Directions → Quote only the span from the first line of the entries to the line containing "index dip: (288, 201)", both ends kept. Leave every picture out.

(Keypoint coordinate data)
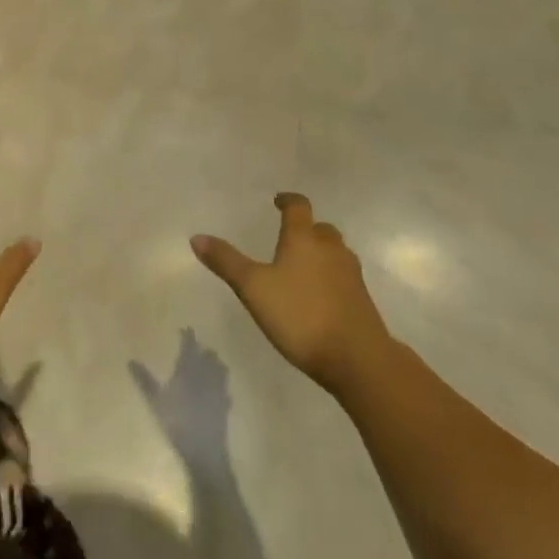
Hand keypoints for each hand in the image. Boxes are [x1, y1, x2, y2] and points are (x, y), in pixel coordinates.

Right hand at [193, 193, 392, 396]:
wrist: (357, 357)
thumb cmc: (300, 315)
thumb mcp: (253, 288)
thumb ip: (226, 262)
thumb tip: (196, 237)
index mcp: (303, 238)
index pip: (298, 206)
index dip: (288, 201)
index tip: (278, 202)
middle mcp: (330, 248)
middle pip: (320, 228)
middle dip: (306, 229)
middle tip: (290, 238)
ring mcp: (350, 273)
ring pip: (335, 252)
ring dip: (321, 253)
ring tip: (304, 267)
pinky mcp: (362, 299)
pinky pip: (344, 277)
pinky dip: (332, 278)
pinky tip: (321, 297)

Solution to this exercise →
Hand keypoints for each hand in the image. Boxes are [x1, y1, x2, y2] and points are (x, y), in pixel coordinates.

Right hand at [193, 193, 392, 396]:
wrist: (357, 357)
thumb cmc: (300, 315)
thumb mcp: (253, 288)
thumb ip: (226, 262)
thumb tip: (196, 237)
index mcp: (303, 238)
index pip: (298, 206)
index dip: (288, 201)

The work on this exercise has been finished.